» EXERCISE OBJECTIVE:
Return, word for word, the part of the blog post about the handwoven jacket that opens with the words containing "sandstonejacketI love the" and closes with "(And handworked buttonholes…)".

And finally, I’m making slow progress on the jacket.  I did get one of the sleevesbackshoulder in, and the second pocket, but I’m concerned with the fullness across the back now that one of the sleeves is in, and I’m thinking I need to remove the sleeve, undo the shoulder seam and take out the excessive ease across the back shoulder the pattern called for, and recut the back armhole.  The fabric is giving quite a bit, and I don’t want it that slouchy.

sandstonejacketI love the colors in this fabric.  The green wash is so unusual next to the rust, and it is so textured.  If you are new to my blog, I should mention I wove this fabric, from hand dyed warps, and there is more of a description in a past blog.  The jacket fabric  is called Sandstone Layers, based on one of the palettes from one of my fabric forecasts in Handwoven Magazine, and the fabric hung in the yardage exhibit at Convergence Tampa Bay 2008.  I cut some of the fabric into a window shade, which also hung in a functional textile exhibit in Tampa.  I had just enough left to create this jacket.  So here is what I have so far, I only need another sleeve, and the large belt loops.  (And handworked buttonholes…)

Stay tuned…

Just Plodding Along…

Well, I’m getting caught up on house work, and paperwork, and I’m actually making substantial progress on the Website Success seminar.  It is coming together easier than I imagined.  So most of my days are sitting in front of the computer, surfing the web for sites I like, plugging in data, using things like Webopedia as my technology dictionary.  I’m learning so much,  that’s never a bad thing.

» PROVIDED DATA:

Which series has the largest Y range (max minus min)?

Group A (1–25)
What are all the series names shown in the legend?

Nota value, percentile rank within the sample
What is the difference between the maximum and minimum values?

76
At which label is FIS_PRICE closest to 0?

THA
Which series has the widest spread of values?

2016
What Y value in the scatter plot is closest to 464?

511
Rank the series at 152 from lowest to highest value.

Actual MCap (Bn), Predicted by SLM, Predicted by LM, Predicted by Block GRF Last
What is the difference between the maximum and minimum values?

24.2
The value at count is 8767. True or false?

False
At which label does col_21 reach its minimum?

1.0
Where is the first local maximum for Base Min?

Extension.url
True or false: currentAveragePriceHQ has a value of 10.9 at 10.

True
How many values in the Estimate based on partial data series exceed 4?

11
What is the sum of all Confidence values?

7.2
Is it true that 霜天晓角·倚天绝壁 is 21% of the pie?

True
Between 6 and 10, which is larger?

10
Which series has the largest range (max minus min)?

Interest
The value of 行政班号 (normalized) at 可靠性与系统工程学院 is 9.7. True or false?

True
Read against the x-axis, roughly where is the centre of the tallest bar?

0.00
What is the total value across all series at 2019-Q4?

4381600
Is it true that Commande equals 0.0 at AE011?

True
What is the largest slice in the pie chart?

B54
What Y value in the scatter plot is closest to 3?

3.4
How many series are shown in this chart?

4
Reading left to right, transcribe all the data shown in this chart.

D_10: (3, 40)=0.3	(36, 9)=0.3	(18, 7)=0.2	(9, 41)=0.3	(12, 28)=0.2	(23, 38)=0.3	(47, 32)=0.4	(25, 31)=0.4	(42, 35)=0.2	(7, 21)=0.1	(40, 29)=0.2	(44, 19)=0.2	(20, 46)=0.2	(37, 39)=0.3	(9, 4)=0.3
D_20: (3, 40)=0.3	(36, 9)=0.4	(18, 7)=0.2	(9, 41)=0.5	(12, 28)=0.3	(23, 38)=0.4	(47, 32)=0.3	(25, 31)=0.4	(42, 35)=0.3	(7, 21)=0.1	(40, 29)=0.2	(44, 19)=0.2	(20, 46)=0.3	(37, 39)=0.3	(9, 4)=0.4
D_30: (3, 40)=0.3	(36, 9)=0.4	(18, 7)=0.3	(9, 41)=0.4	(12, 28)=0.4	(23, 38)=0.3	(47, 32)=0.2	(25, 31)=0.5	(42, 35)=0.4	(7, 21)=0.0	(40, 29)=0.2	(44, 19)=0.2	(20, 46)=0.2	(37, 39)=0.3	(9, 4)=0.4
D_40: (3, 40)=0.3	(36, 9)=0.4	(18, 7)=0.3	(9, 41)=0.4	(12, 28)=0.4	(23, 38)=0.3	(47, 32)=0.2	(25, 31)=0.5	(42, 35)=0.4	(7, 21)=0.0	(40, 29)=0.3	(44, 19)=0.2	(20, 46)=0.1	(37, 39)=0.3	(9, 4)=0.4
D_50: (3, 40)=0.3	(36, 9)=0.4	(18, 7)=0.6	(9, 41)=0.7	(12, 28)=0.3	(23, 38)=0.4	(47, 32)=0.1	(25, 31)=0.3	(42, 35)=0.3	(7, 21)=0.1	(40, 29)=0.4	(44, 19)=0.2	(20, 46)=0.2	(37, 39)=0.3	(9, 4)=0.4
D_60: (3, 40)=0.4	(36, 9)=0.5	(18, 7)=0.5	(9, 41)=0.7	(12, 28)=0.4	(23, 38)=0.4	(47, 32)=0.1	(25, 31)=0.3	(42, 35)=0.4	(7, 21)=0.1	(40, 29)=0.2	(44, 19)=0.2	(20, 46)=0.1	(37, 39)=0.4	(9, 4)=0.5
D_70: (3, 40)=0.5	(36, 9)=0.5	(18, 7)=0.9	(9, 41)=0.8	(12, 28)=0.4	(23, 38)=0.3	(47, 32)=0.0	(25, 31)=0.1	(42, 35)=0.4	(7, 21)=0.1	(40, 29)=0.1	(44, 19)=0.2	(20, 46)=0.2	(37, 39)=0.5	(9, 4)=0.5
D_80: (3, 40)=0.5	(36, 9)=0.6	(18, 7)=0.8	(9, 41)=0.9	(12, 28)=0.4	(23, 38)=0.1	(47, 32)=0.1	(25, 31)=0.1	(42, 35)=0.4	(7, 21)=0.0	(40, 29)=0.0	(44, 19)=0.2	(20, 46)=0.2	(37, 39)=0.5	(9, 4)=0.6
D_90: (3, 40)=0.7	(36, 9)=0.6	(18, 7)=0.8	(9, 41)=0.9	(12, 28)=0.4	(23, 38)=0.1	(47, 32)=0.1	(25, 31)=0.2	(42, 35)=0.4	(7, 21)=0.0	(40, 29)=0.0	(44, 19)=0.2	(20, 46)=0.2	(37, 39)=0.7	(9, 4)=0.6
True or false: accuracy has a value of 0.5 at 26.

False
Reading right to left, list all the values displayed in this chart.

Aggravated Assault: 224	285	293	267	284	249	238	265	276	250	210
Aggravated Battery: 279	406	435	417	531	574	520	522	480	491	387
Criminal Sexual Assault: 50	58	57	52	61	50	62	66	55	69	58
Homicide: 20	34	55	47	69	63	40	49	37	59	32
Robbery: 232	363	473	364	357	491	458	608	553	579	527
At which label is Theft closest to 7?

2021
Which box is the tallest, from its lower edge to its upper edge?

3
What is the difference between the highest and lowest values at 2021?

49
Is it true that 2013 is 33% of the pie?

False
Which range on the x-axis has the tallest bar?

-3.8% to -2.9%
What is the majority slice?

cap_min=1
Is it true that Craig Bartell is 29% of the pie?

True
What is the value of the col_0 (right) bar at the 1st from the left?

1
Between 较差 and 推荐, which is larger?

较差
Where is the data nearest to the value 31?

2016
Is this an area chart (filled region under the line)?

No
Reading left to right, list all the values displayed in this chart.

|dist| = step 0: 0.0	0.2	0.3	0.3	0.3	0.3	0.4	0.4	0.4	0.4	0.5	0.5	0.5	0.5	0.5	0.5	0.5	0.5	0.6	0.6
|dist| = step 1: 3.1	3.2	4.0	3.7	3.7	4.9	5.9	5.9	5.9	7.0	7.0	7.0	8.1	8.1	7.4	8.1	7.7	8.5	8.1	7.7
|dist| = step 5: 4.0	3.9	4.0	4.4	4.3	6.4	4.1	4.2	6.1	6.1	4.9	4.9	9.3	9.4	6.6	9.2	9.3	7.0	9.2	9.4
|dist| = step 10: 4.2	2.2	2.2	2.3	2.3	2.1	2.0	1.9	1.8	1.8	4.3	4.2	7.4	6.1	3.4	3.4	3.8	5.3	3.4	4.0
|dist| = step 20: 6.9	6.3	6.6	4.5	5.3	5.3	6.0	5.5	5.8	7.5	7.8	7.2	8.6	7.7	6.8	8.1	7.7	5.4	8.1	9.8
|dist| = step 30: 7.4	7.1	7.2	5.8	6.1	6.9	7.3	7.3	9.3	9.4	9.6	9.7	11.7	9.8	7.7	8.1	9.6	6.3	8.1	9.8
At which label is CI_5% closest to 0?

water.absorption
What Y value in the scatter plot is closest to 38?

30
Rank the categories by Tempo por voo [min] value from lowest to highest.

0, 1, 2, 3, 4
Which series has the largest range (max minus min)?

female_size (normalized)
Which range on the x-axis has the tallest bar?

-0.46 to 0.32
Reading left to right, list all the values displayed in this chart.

» OUTPUT OF THE EXERCISE:
sandstonejacketI love the colors in this fabric.  The green wash is so unusual next to the rust, and it is so textured.  If you are new to my blog, I should mention I wove this fabric, from hand dyed warps, and there is more of a description in a past blog.  The jacket fabric  is called Sandstone Layers, based on one of the palettes from one of my fabric forecasts in Handwoven Magazine, and the fabric hung in the yardage exhibit at Convergence Tampa Bay 2008.  I cut some of the fabric into a window shade, which also hung in a functional textile exhibit in Tampa.  I had just enough left to create this jacket.  So here is what I have so far, I only need another sleeve, and the large belt loops.  (And handworked buttonholes…)